PyData Global 2022

The Dask at Hand: Using Dask to Speed up the High Quality Transit Areas dataset for the CA Open Data Portal.
12-01, 22:30–23:00 (UTC), Talk Track I

Where are CA’s frequent, high quality transit corridors? The CA Public Resources Code defines it, but it requires continued access of the General Transit Specification Feed (GTFS) data and fairly complex geospatial processing. The Integrated Travel Project within Caltrans tackles this by leveraging the combined powers of Dask and Python to make this dataset publicly available and updated monthly on the CA open data portal.

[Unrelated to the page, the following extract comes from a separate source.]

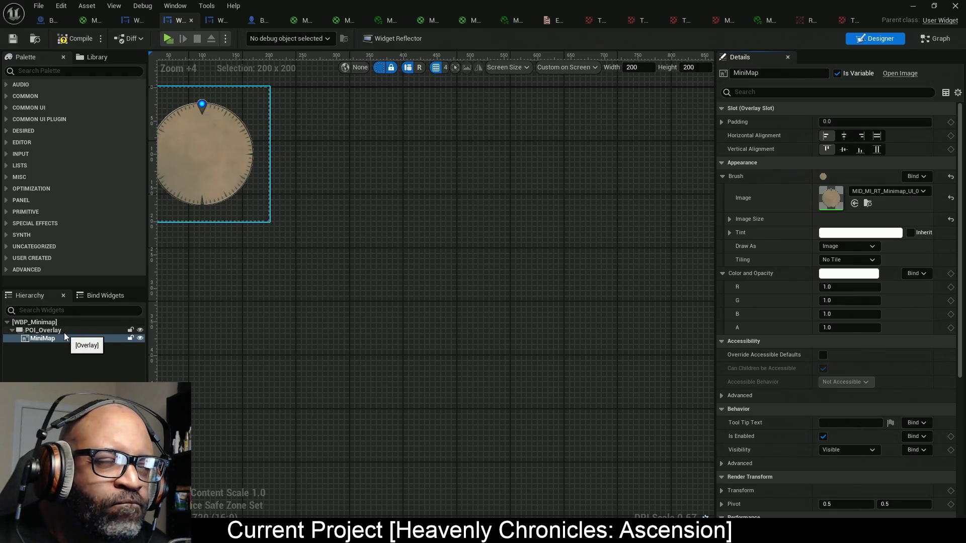
left_click(57, 71)
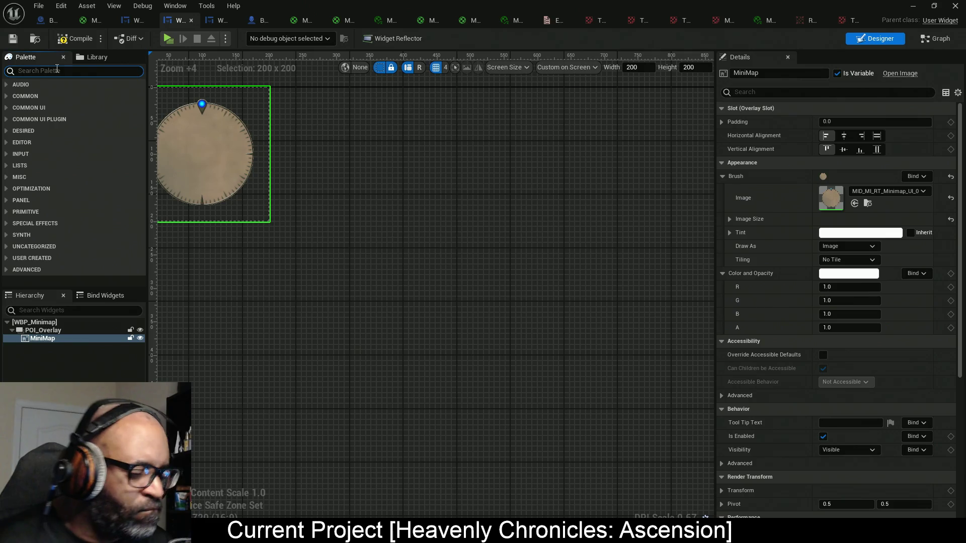
type("image")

Where are CA’s frequent, high quality transit corridors? The CA Public Resources Code defines it, but it requires continued access of the General Transit Specification Feed (GTFS) data and fairly complex geospatial processing. Luckily, the Integrated Travel Project, within Caltrans, has a pipeline of GTFS Schedule data, and is building out its pipeline of GTFS Real Time data. GTFS data is public, and it only makes sense that we make more of the GTFS data products publicly available and accessible.

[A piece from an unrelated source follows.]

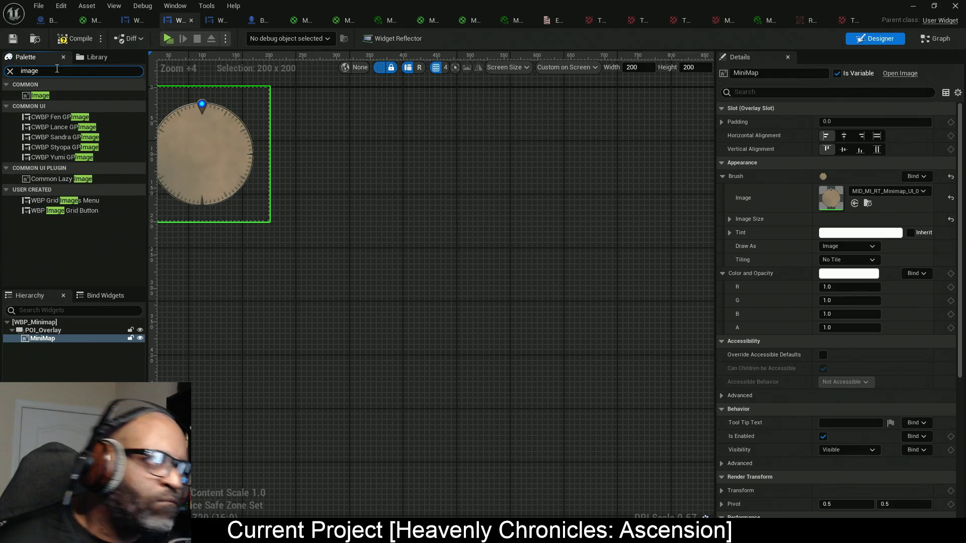
mouse_move(51, 95)
left_mouse_down()
mouse_move(63, 256)
mouse_move(56, 332)
left_mouse_up()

GTFS provides all the details about scheduled transit service on a given day. We simply wanted to know whether certain areas exceeded the threshold of 15 min frequency bus service and also where rail, ferry, and bus rapid transit stops were, and make that available to the public. Is that too much to ask? Turns out, it required geospatial processing to slice the bus route network into equally sized 1,250 meter segments, and counting how many bus arrivals occurred on that segment each hour. The multiple stages of data processing meant we couldn’t simply dump all the GTFS contents from the warehouse into the open data portal.

At minimum, we wanted to refresh the open data portal dataset monthly, but Python alone left us strapped spending upwards of 6 hours in computation time. No can do! Even without expanding our computation resources, we leveraged Dask to cut down the computation time by more than half.

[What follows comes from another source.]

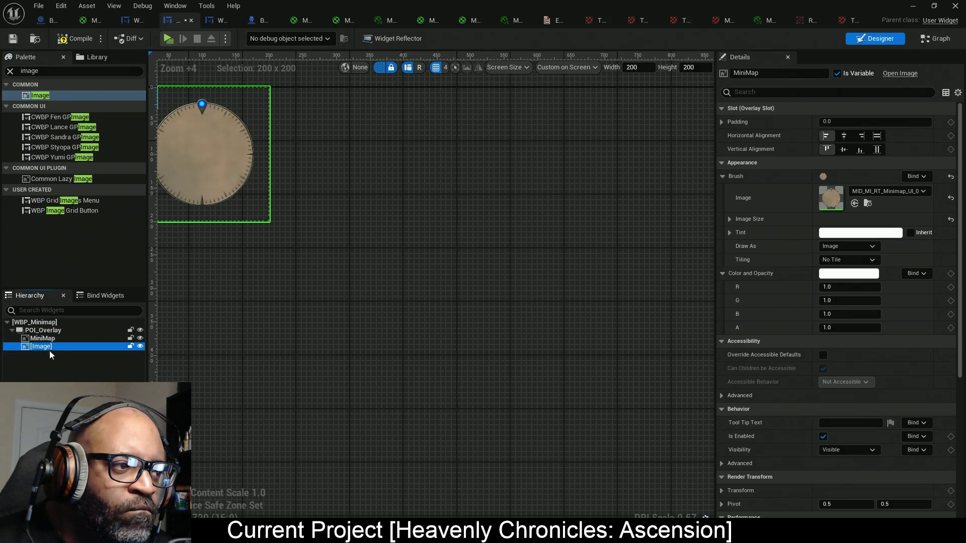
left_click(843, 135)
left_click(843, 149)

This talk is for data wonks with some Python or GIS background who aren’t afraid of wading into the details of a necessary “conceptual rewrite” to use Dask. As a recent user of Dask, I am by no means an expert, but am a learner and explorer of new tools, and will give this talk from a Dask beginner’s perspective. It will be informative, covering concepts of data processing and wrangling with a sprinkling of syntax.

The talk will cover how we interpreted and translated the statutory laws into Python code, identify the most time-consuming portions of the workflow, and highlight our business conditions and resource constraints that pushed us to embrace Dask. Specifically, it will cover how we used dask and dask_geopandas to extend our use of Python’s pandas and geopandas. It will also discuss why some limitations in dask_geopandas led us to a different conceptual rewrite of the code to fully utilize Dask.


Prior Knowledge Expected

No previous knowledge expected

Tiffany is a data scientist at Caltrans, working on the Integrated Travel Project team. Prior to Caltrans, she did transportation and data-related work at the City of Los Angeles, Cambridge Systematics, and LA Metro.